When listening to Heard It In A Past Life chronologically, you are following Rogers’ journey of success, dealing with success, and where to go from there to further develop as an artist.

In the first track “Give A Little,” Rogers says, “If I was who I was before / Then I’d be waiting at your door / But I cannot confess I am the same.” She realizes her changing self as a result of growing popularity. The lines “‘Cause people change overnight / Things get strange, but I’m alright” in the second song “Overnight” highlight how quickly change happened for Rogers. She describes the shift in her life in the middle track “Past Life” singing, “Oh, I could feel the change a’coming / Coming right for me.” The album ends on a positive note with “Back In My Body” where Rogers strives to overcome the struggles brought by fame and stick to her originality, concluding with, “This time I know I’m fighting / This time I know I’m back in my body.”

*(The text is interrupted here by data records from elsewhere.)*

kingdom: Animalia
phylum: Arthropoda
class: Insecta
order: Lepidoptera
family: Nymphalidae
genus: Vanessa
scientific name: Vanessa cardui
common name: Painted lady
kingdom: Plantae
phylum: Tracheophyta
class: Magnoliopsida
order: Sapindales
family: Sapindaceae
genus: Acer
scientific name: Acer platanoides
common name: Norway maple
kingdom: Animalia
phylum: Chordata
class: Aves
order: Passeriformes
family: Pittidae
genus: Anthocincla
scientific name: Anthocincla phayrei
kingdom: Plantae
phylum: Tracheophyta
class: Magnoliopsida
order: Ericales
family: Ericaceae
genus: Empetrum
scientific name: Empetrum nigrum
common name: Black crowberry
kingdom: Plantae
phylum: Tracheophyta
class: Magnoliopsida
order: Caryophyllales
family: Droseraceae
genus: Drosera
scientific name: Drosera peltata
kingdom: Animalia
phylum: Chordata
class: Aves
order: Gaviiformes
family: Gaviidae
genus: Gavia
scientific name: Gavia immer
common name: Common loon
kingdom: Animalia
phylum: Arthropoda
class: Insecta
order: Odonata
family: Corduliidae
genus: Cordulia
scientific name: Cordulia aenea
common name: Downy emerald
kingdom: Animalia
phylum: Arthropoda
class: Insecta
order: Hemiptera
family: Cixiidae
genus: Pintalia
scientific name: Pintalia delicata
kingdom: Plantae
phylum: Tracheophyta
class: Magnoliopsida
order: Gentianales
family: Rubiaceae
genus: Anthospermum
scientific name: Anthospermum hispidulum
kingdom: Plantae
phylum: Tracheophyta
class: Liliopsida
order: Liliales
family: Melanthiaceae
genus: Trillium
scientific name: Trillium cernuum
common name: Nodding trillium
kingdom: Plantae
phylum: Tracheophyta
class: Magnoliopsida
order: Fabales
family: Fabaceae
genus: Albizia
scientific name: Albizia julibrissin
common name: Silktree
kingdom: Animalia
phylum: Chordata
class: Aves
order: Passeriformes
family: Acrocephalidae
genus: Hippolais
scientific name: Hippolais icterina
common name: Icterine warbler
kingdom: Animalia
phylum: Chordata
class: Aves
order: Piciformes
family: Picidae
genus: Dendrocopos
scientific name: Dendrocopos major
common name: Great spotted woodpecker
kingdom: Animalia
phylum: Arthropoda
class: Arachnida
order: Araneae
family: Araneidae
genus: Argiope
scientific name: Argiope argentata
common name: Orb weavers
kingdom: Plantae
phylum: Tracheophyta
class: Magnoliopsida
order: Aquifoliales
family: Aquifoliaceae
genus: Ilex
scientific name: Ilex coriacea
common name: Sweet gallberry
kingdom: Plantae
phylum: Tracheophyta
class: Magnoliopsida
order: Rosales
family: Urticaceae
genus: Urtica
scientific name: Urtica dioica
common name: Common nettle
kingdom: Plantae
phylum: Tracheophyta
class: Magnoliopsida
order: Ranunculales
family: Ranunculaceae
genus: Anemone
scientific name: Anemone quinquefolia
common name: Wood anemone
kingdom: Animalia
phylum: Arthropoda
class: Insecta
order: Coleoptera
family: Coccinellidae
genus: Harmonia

Though the album is completely vulnerable and raw, Rogers has created anthems out of her messages. Her creations are fully capable of both standing out on the radio as an indie/alternative pop hit and being someone’s go-to on their “feels” playlist.

A standout track is “On + Off,” which appears near the middle of the album. At this point, Rogers continues to struggle with the “madness” that comes with being a breakout artist. Her silky-smooth vocals are pooled with lighthearted piano chords and light dubstep, transforming listeners to a dreamy wonderland. But the strong message of the song is still clear.

Some might classify Heard It In A Past Life as simple. The most recurring sounds are layers and layers of Rogers’ vocals, drums, and synthesizer textures. However, the repetition isn’t boring at all. It creates a continuous flow throughout the album of the stages in Rogers’ musical journey. I’m confident she will bring in more diverse sounds and styles of songs in her next record, but still, her lyrical messages will not be eclipsed. 

Rogers’ ability and eagerness to open up on her first studio album, paired with the reveal of her own wavy music style, show just how real of an artist she is — a true artist who has no intention of straying away from what she personally wants to create.

Heard It In A Past Life boasts forty-five minutes of eclectic and authentic anthems that follow Rogers’ story as a rising artist, and it’s clear she’s not just another one of those artists discovered online who come and go. She’s Maggie Rogers, and she’s just getting started.